[Collected data]
══════

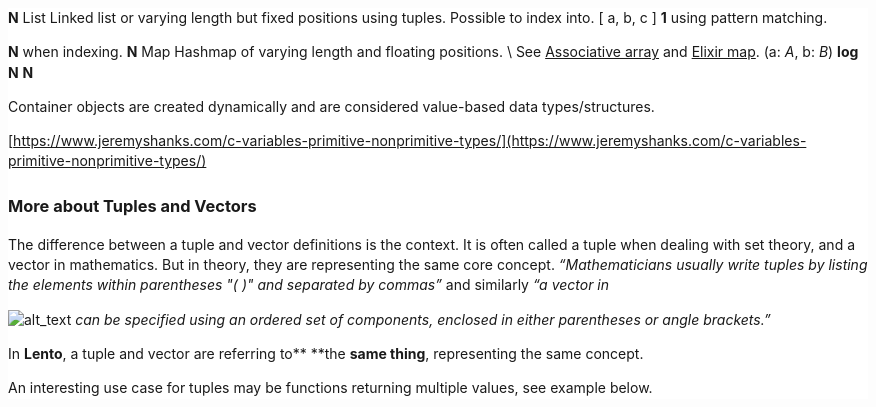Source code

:    <td><strong>N</strong>
   </td>
  </tr>
  <tr>
   <td>List
   </td>
   <td>Linked list or varying length but fixed positions using tuples. Possible to index into.
   </td>
   <td>[ a, b, c ]
   </td>
   <td><strong>1</strong> using pattern matching.
<p>
<strong>N</strong> when indexing.
   </td>
   <td><strong>N</strong>
   </td>
  </tr>
  <tr>
   <td>Map
   </td>
   <td>Hashmap of varying length and floating positions. \
See <a href="https://en.wikipedia.org/wiki/Associative_array#Comparison">Associative array</a> and <a href="https://hexdocs.pm/elixir/Map.html">Elixir map</a>.
   </td>
   <td>(a:<em> A</em>, b: <em>B</em>)
   </td>
   <td><strong>log N</strong>
   </td>
   <td><strong> N</strong>
   </td>
  </tr>
</table>

Container objects are created dynamically and are considered value-based data types/structures.

[https://www.jeremyshanks.com/c-variables-primitive-nonprimitive-types/](https://www.jeremyshanks.com/c-variables-primitive-nonprimitive-types/)

### More about Tuples and Vectors

The difference between a tuple and vector definitions is the context. It is often called a tuple when dealing with set theory, and a vector in mathematics. But in theory, they are representing the same core concept. *“Mathematicians usually write tuples by listing the elements within parentheses "( )" and separated by commas”* and similarly *“a vector in*

![alt_text](images/image2.png "image_tooltip")
*can be specified using an ordered set of components, enclosed in either parentheses or angle brackets.”*

In **Lento**, a tuple and vector are referring to** **the **same thing**, representing the same concept.

An interesting use case for tuples may be functions returning multiple values, see example below.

══════

TASK DIRECTIONS — Reproduce the source text of the records above line for line, leaving out the pictures.

REPLY TO THE EXERCISE —
Source code

:    <td><strong>N</strong>
   </td>
  </tr>
  <tr>
   <td>List
   </td>
   <td>Linked list or varying length but fixed positions using tuples. Possible to index into.
   </td>
   <td>[ a, b, c ]
   </td>
   <td><strong>1</strong> using pattern matching.
<p>
<strong>N</strong> when indexing.
   </td>
   <td><strong>N</strong>
   </td>
  </tr>
  <tr>
   <td>Map
   </td>
   <td>Hashmap of varying length and floating positions. \
See <a href="https://en.wikipedia.org/wiki/Associative_array#Comparison">Associative array</a> and <a href="https://hexdocs.pm/elixir/Map.html">Elixir map</a>.
   </td>
   <td>(a:<em> A</em>, b: <em>B</em>)
   </td>
   <td><strong>log N</strong>
   </td>
   <td><strong> N</strong>
   </td>
  </tr>
</table>

Container objects are created dynamically and are considered value-based data types/structures.

[https://www.jeremyshanks.com/c-variables-primitive-nonprimitive-types/](https://www.jeremyshanks.com/c-variables-primitive-nonprimitive-types/)

### More about Tuples and Vectors

The difference between a tuple and vector definitions is the context. It is often called a tuple when dealing with set theory, and a vector in mathematics. But in theory, they are representing the same core concept. *“Mathematicians usually write tuples by listing the elements within parentheses "( )" and separated by commas”* and similarly *“a vector in*

![alt_text](images/image2.png "image_tooltip")
*can be specified using an ordered set of components, enclosed in either parentheses or angle brackets.”*

In **Lento**, a tuple and vector are referring to** **the **same thing**, representing the same concept.

An interesting use case for tuples may be functions returning multiple values, see example below.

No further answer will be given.